= Broadcast Pioneers of Philadelphia =

American non-profit organization

The Broadcast Pioneers of Philadelphia is a state-chartered, federally recognized, 501(c)(3) non-profit organization, devoted to collecting information about and promoting cultural work related to broadcasting and communications in Philadelphia, Pennsylvania, US, and its metropolitan area. The group was founded in 1962 as a local chapter of the national Broadcast Pioneers organization, but became an independent organization in 1995.

The organization is made up of over 500 members of the broadcast community. Full members must have 10 years or more experience in the business while associate members need less.

Broadcast Pioneers of Philadelphia is more often simply referred to as just Broadcast Pioneers.
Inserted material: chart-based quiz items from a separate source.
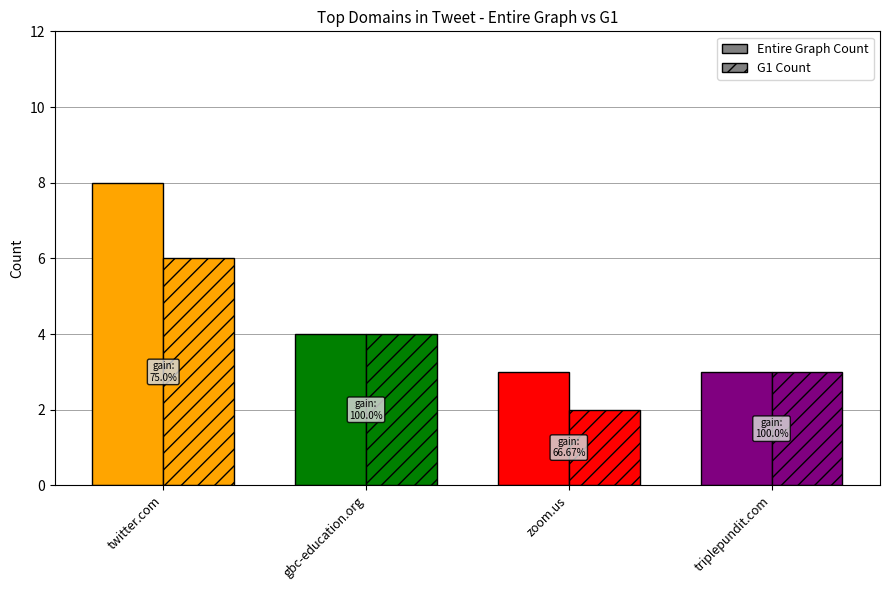

Which series has the largest total across all categories?

Entire Graph Count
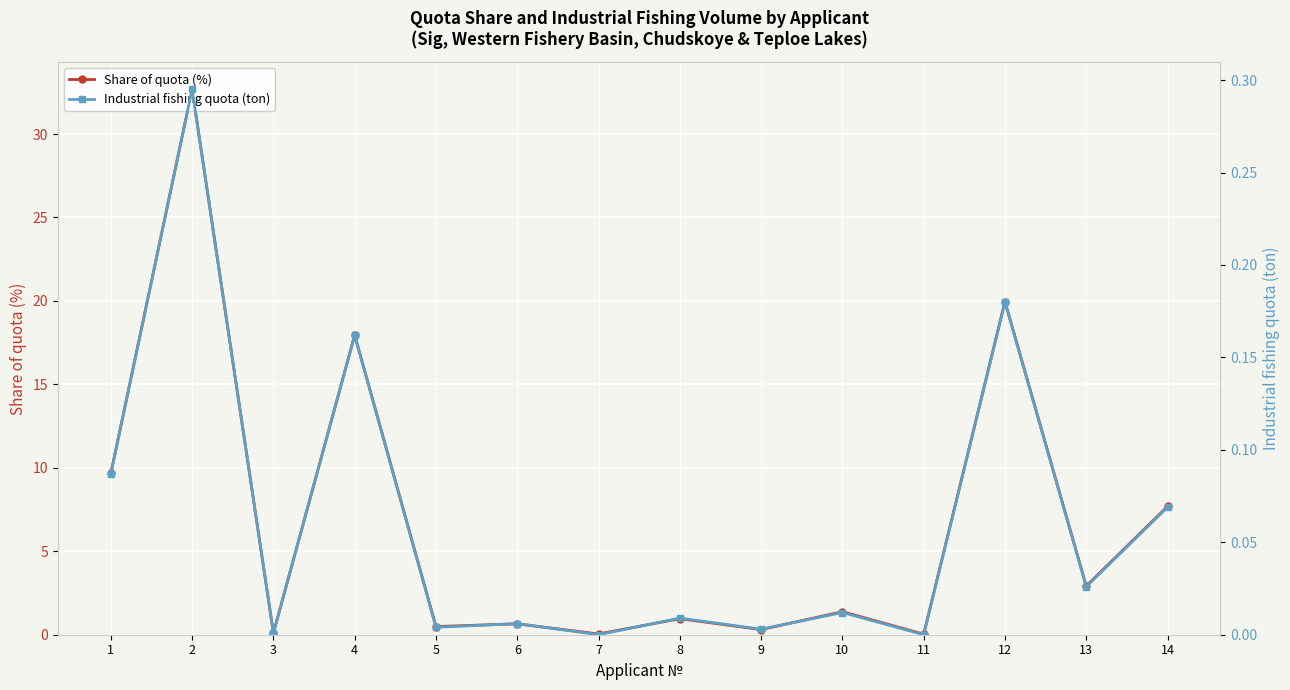

True or false: Share of quota (%) and Industrial fishing quota (ton) intersect in this chart.

False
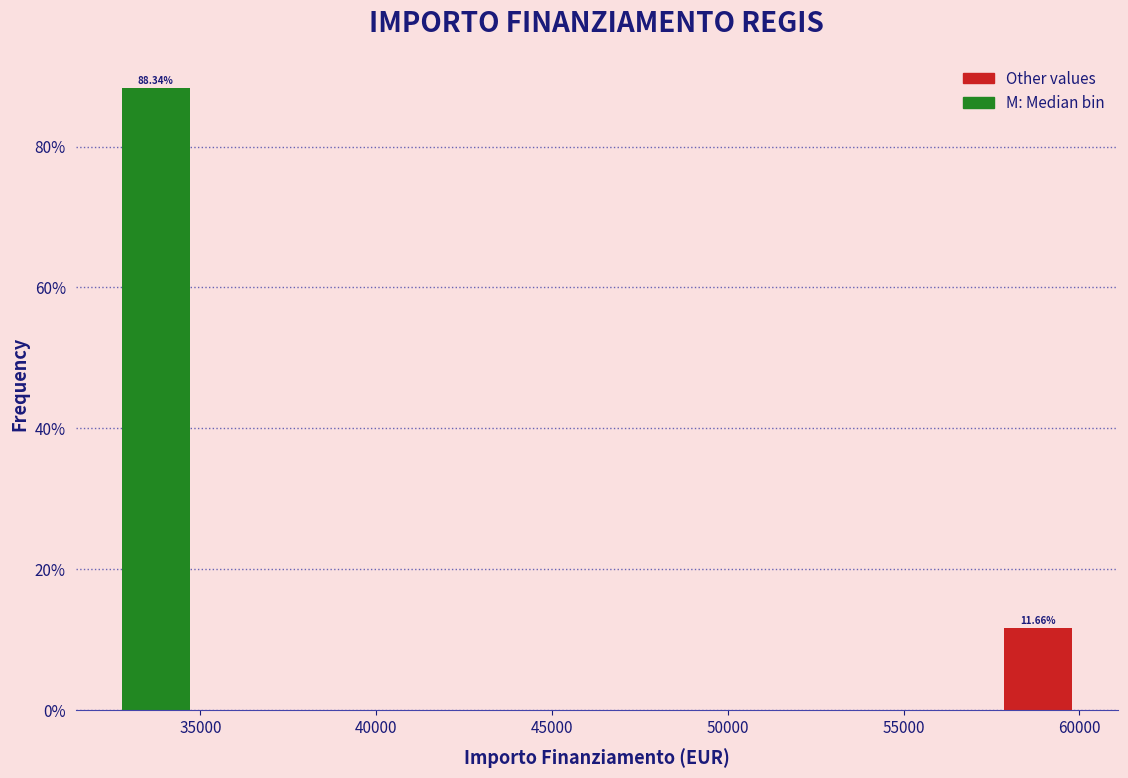

Over which range of the x-axis is the bar tallest?

32500 to 35000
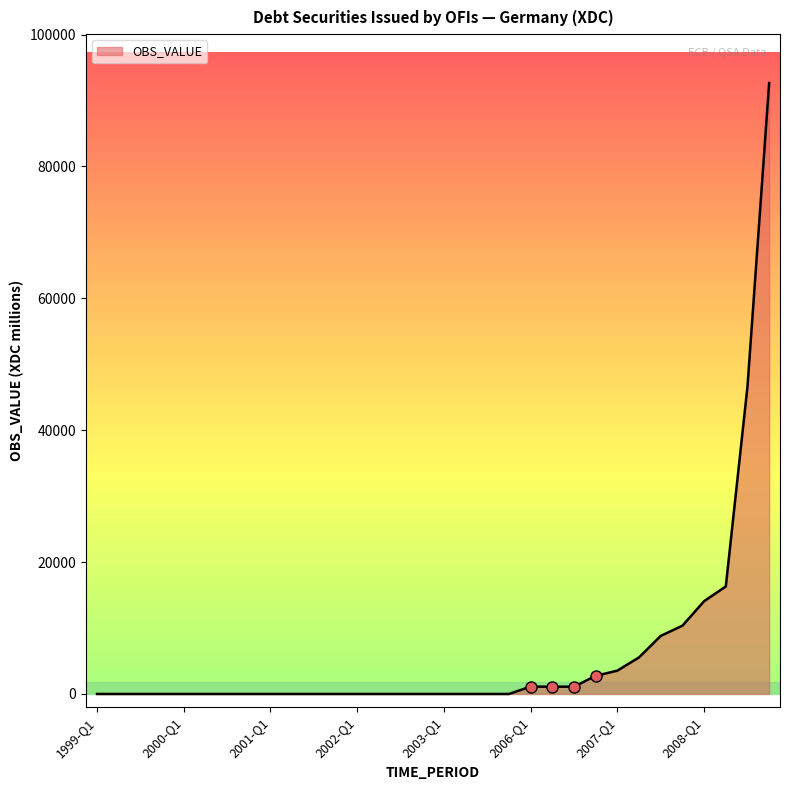

What is the maximum value shown in the chart?

92648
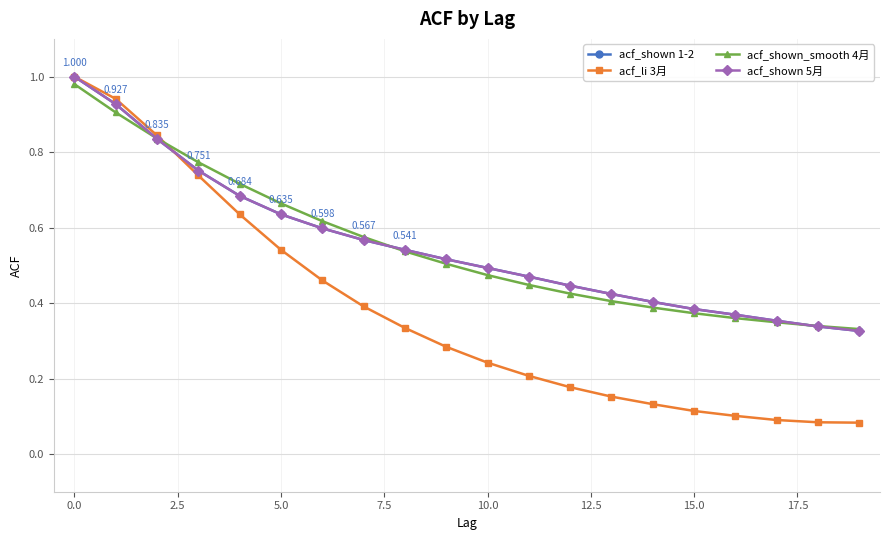

Where do acf_shown_smooth 4月 and acf_shown 5月 first cross each other?

0.0 and 2.5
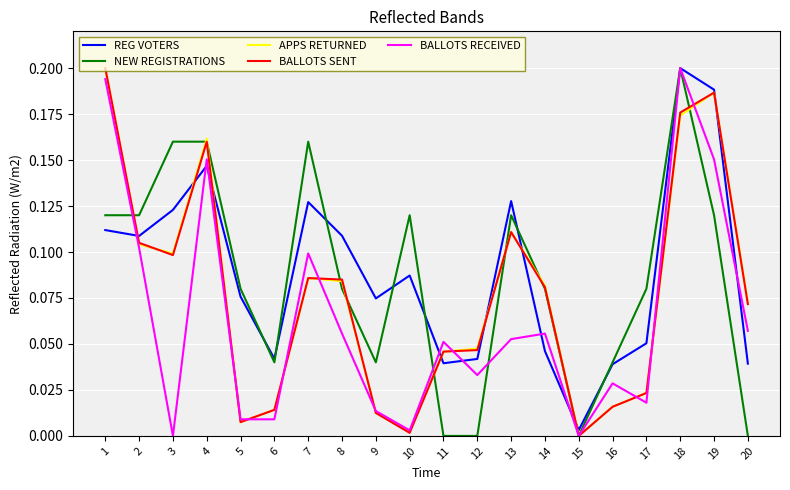

How many values in the APPS RETURNED series exceed 0?

19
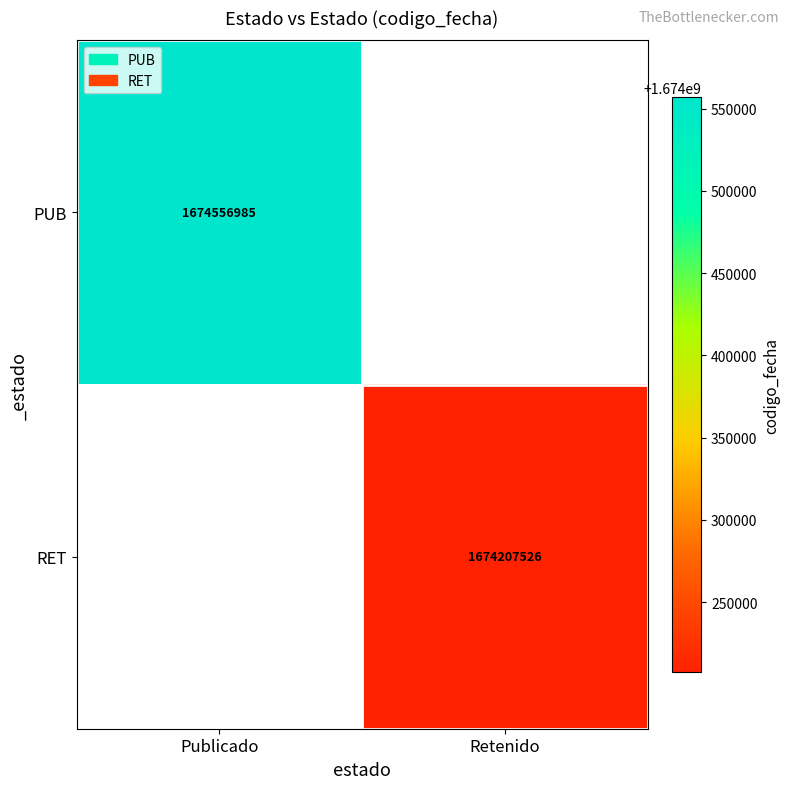

What is the smallest value displayed?

1674207526.0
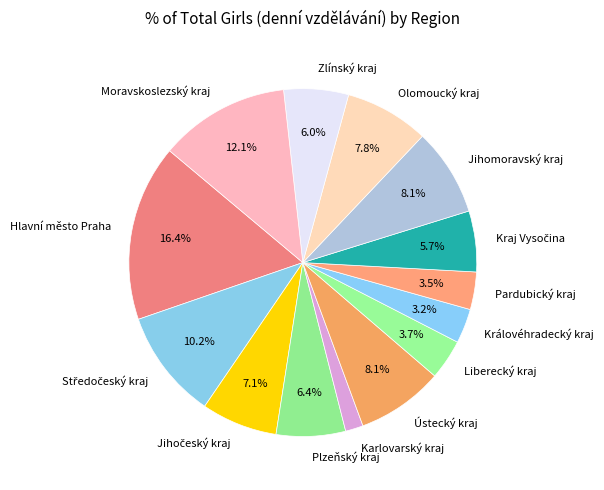

Count the number of slices in the pie.

14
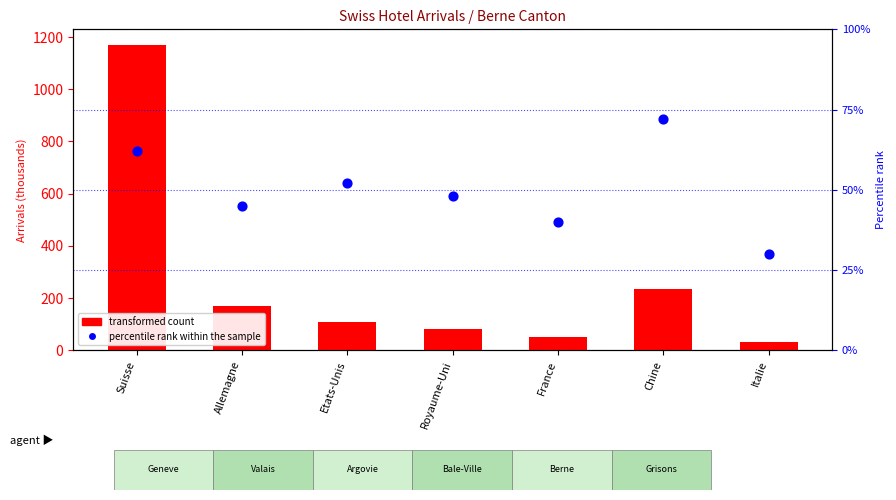

Is the value of transformed count at France greater than the value of percentile rank within the sample at Italie?

Yes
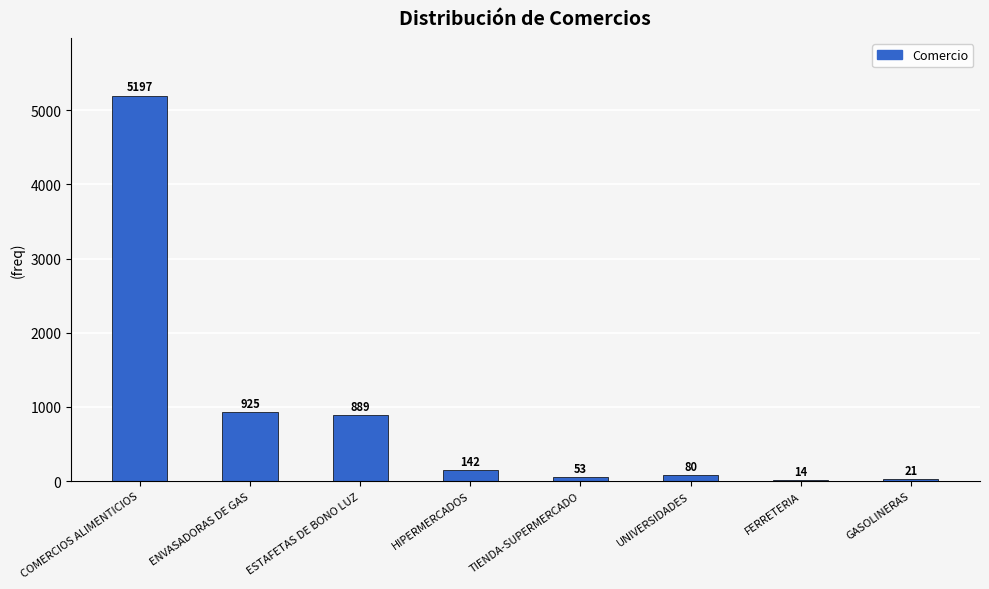

Between TIENDA-SUPERMERCADO and ESTAFETAS DE BONO LUZ, which is larger?

ESTAFETAS DE BONO LUZ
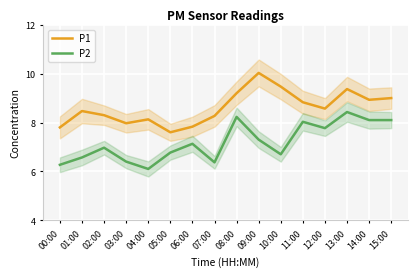

Which series changed the most between 01:00 and 11:00?

P2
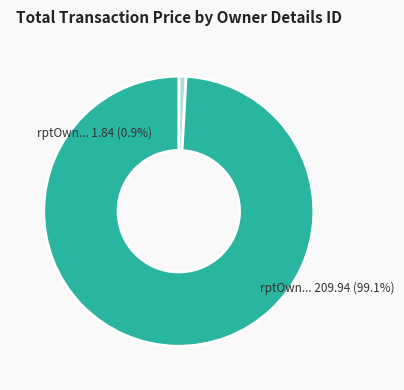

The rptOwnerDetailsId_1 slice represents 12% of the pie. True or false?

False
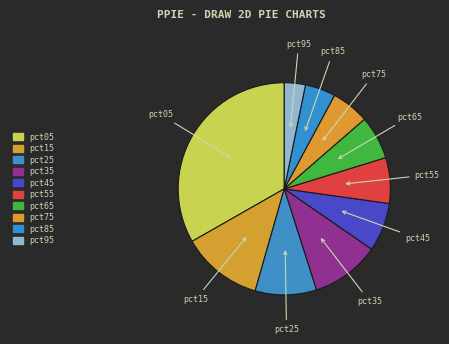

How many segments does this pie chart have?

10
They run college student career nights on local college campuses and annual symposiums, also for college students. The symposia rotate between three television stations in the Philadelphia market that originate local newscasts. In a three-year time period, local college students can visit all three. They also award college scholarships. In April 2014, they awarded 20 scholarships to local students.

Broadcast Pioneers also maintains several local broadcasting archives ranging from video to audio to photographs and other historical documents. Their website was awarded "Honorable Mention for Best Info Site" by Time magazine.

In addition to collecting information and archives, they professionally record interviews with local broadcast legends. These productions are available on YouTube for public access.